Miguel Peña G.

@miguepeg

Definir en Venezuela que insulto es más fuerte que otro resulta complicado, sobre todo, cuando se superponen a la racionalidad verbal temas álgidos como la religión, el deporte y claro, la política. No es secreto para nadie, que las pasiones verbales desatadas antes de cada evento electoral pueden inundar sin piedad y pudor, los discursos de los distintos candidatos enfrentados. Algo normal dentro del turbulento código de la política venezolana. No obstante, como en Venezuela -desde la llegada de Chávez al poder- nada es normal, esta regla traspasó los límites de cualquier diferencia política para apoltronarse de manera inamovible, en la jerga diaria de ciudadanos y militantes habituales de los partidos.

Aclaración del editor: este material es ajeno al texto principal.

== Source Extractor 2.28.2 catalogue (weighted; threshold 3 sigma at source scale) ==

No importa si existe una lista de insultos admitida oficialmente, siempre nos ceñimos a ella cada vez que queremos insultar a rienda suelta. En realidad, los insultos varían de Estado a Estado y, están íntimamente ligados, con los usos y costumbres de cada región. De todas maneras, existen insultos dentro del variopinto español venezolano que muestran el mismo significado en Caracas como Trujillo. Con el aumento de la participación ciudadana en los grandes temas políticos, económicos y sociales del país, se ha generado una proliferación alarmante de analistas de maletín que, reiteradamente, adolecen de principios básicos para entablar la más minúscula discusión coherente.

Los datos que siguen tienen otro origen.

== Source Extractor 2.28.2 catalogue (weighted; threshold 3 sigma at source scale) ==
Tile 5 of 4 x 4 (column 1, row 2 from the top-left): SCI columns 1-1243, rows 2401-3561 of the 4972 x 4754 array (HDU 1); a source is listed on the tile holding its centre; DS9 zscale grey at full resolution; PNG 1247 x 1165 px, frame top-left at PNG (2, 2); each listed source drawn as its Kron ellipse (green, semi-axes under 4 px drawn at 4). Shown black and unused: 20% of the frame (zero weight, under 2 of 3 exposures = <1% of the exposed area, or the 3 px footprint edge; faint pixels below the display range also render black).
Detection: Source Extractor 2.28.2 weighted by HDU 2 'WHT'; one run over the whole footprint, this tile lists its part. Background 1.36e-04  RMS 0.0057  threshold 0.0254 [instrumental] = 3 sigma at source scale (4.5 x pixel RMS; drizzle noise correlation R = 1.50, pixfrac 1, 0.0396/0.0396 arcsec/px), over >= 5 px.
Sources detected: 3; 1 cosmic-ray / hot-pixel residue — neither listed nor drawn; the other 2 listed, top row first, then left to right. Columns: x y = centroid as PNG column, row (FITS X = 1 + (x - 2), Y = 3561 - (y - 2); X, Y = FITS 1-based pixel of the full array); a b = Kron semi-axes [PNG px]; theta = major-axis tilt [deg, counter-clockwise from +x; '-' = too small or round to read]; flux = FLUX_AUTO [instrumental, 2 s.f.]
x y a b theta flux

El insulto criollo, paso de ser una acción visceral y ocasional para convertirse en modismo frecuente que sirve, no solo como agresión verbal, sino como recurso lingüístico que permite a toda persona -desprovista de argumentos suficientes- a concluir y evadir un tema; o peor, imponer su verdad. Dicho cambio cultural del venezolano ha tenido un plus enorme con la masificación de las redes sociales y, por supuesto, del Twitter. Ya ningún señalamiento se hace de manera casual, por el contrario, los insultos son cada vez más directos y sin filtros a un destinatario que, por pensar distinto y atreverse a promover el voto, queda expuesto a una jauría de inconformes sociales, hambrientos de arrojar -digitalmente- los más dantesco y viles improperios; el único límite “creativo” son los 140 caracteres.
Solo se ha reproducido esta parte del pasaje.